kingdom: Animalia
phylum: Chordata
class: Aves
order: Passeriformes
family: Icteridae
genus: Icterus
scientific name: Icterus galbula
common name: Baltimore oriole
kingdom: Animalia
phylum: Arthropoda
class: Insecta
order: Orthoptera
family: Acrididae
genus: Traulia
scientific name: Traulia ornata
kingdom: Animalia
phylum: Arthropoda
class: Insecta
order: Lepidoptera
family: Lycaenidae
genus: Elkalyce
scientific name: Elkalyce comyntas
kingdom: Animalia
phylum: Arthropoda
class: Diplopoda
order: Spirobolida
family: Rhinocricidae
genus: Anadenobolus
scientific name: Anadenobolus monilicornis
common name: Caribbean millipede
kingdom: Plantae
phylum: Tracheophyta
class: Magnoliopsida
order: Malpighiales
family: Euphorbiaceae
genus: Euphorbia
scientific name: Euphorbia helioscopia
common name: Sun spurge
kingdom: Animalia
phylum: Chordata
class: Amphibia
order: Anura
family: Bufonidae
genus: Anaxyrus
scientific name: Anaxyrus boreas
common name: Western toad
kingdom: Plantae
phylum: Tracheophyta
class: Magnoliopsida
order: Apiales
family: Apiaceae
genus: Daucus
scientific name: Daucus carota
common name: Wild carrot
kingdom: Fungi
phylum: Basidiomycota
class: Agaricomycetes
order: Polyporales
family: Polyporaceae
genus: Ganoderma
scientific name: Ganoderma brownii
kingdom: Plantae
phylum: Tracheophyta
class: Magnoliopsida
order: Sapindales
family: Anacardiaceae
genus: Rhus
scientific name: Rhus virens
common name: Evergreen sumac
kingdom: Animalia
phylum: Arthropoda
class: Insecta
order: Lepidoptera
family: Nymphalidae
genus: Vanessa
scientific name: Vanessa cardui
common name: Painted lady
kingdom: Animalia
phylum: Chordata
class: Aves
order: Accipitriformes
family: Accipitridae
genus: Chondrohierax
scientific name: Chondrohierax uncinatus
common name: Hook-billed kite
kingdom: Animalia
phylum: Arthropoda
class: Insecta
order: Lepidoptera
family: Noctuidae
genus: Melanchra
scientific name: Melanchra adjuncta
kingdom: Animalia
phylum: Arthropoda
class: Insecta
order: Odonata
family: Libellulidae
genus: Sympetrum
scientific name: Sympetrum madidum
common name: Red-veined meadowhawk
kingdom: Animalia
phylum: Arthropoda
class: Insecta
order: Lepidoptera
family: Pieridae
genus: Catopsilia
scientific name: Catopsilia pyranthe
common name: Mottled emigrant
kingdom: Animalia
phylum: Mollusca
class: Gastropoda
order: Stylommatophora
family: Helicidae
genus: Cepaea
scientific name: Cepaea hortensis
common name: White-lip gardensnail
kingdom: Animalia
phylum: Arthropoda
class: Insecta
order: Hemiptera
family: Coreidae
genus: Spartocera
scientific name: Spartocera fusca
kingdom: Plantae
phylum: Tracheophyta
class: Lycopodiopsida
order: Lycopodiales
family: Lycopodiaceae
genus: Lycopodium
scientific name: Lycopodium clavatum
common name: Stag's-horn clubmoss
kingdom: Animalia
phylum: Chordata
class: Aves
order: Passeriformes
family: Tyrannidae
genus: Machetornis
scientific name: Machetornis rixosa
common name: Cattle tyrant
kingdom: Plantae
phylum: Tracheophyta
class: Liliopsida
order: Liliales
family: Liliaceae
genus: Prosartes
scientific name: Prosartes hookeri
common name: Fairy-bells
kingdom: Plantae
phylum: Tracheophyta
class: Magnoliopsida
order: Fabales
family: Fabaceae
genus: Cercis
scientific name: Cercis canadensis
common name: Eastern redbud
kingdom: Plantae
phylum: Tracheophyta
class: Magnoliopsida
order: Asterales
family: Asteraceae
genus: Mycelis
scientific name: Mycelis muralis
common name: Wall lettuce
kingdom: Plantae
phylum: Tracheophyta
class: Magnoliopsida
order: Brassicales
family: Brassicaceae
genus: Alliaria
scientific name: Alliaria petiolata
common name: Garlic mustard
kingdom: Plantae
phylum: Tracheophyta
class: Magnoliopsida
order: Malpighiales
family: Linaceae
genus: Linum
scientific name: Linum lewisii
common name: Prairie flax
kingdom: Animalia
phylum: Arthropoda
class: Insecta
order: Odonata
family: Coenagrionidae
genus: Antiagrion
----------
What is being asked:
Copy out every line given for all of the items above, word for word and in the same order.

Exercise result:
kingdom: Animalia
phylum: Chordata
class: Aves
order: Passeriformes
family: Icteridae
genus: Icterus
scientific name: Icterus galbula
common name: Baltimore oriole
kingdom: Animalia
phylum: Arthropoda
class: Insecta
order: Orthoptera
family: Acrididae
genus: Traulia
scientific name: Traulia ornata
kingdom: Animalia
phylum: Arthropoda
class: Insecta
order: Lepidoptera
family: Lycaenidae
genus: Elkalyce
scientific name: Elkalyce comyntas
kingdom: Animalia
phylum: Arthropoda
class: Diplopoda
order: Spirobolida
family: Rhinocricidae
genus: Anadenobolus
scientific name: Anadenobolus monilicornis
common name: Caribbean millipede
kingdom: Plantae
phylum: Tracheophyta
class: Magnoliopsida
order: Malpighiales
family: Euphorbiaceae
genus: Euphorbia
scientific name: Euphorbia helioscopia
common name: Sun spurge
kingdom: Animalia
phylum: Chordata
class: Amphibia
order: Anura
family: Bufonidae
genus: Anaxyrus
scientific name: Anaxyrus boreas
common name: Western toad
kingdom: Plantae
phylum: Tracheophyta
class: Magnoliopsida
order: Apiales
family: Apiaceae
genus: Daucus
scientific name: Daucus carota
common name: Wild carrot
kingdom: Fungi
phylum: Basidiomycota
class: Agaricomycetes
order: Polyporales
family: Polyporaceae
genus: Ganoderma
scientific name: Ganoderma brownii
kingdom: Plantae
phylum: Tracheophyta
class: Magnoliopsida
order: Sapindales
family: Anacardiaceae
genus: Rhus
scientific name: Rhus virens
common name: Evergreen sumac
kingdom: Animalia
phylum: Arthropoda
class: Insecta
order: Lepidoptera
family: Nymphalidae
genus: Vanessa
scientific name: Vanessa cardui
common name: Painted lady
kingdom: Animalia
phylum: Chordata
class: Aves
order: Accipitriformes
family: Accipitridae
genus: Chondrohierax
scientific name: Chondrohierax uncinatus
common name: Hook-billed kite
kingdom: Animalia
phylum: Arthropoda
class: Insecta
order: Lepidoptera
family: Noctuidae
genus: Melanchra
scientific name: Melanchra adjuncta
kingdom: Animalia
phylum: Arthropoda
class: Insecta
order: Odonata
family: Libellulidae
genus: Sympetrum
scientific name: Sympetrum madidum
common name: Red-veined meadowhawk
kingdom: Animalia
phylum: Arthropoda
class: Insecta
order: Lepidoptera
family: Pieridae
genus: Catopsilia
scientific name: Catopsilia pyranthe
common name: Mottled emigrant
kingdom: Animalia
phylum: Mollusca
class: Gastropoda
order: Stylommatophora
family: Helicidae
genus: Cepaea
scientific name: Cepaea hortensis
common name: White-lip gardensnail
kingdom: Animalia
phylum: Arthropoda
class: Insecta
order: Hemiptera
family: Coreidae
genus: Spartocera
scientific name: Spartocera fusca
kingdom: Plantae
phylum: Tracheophyta
class: Lycopodiopsida
order: Lycopodiales
family: Lycopodiaceae
genus: Lycopodium
scientific name: Lycopodium clavatum
common name: Stag's-horn clubmoss
kingdom: Animalia
phylum: Chordata
class: Aves
order: Passeriformes
family: Tyrannidae
genus: Machetornis
scientific name: Machetornis rixosa
common name: Cattle tyrant
kingdom: Plantae
phylum: Tracheophyta
class: Liliopsida
order: Liliales
family: Liliaceae
genus: Prosartes
scientific name: Prosartes hookeri
common name: Fairy-bells
kingdom: Plantae
phylum: Tracheophyta
class: Magnoliopsida
order: Fabales
family: Fabaceae
genus: Cercis
scientific name: Cercis canadensis
common name: Eastern redbud
kingdom: Plantae
phylum: Tracheophyta
class: Magnoliopsida
order: Asterales
family: Asteraceae
genus: Mycelis
scientific name: Mycelis muralis
common name: Wall lettuce
kingdom: Plantae
phylum: Tracheophyta
class: Magnoliopsida
order: Brassicales
family: Brassicaceae
genus: Alliaria
scientific name: Alliaria petiolata
common name: Garlic mustard
kingdom: Plantae
phylum: Tracheophyta
class: Magnoliopsida
order: Malpighiales
family: Linaceae
genus: Linum
scientific name: Linum lewisii
common name: Prairie flax
kingdom: Animalia
phylum: Arthropoda
class: Insecta
order: Odonata
family: Coenagrionidae
genus: Antiagrion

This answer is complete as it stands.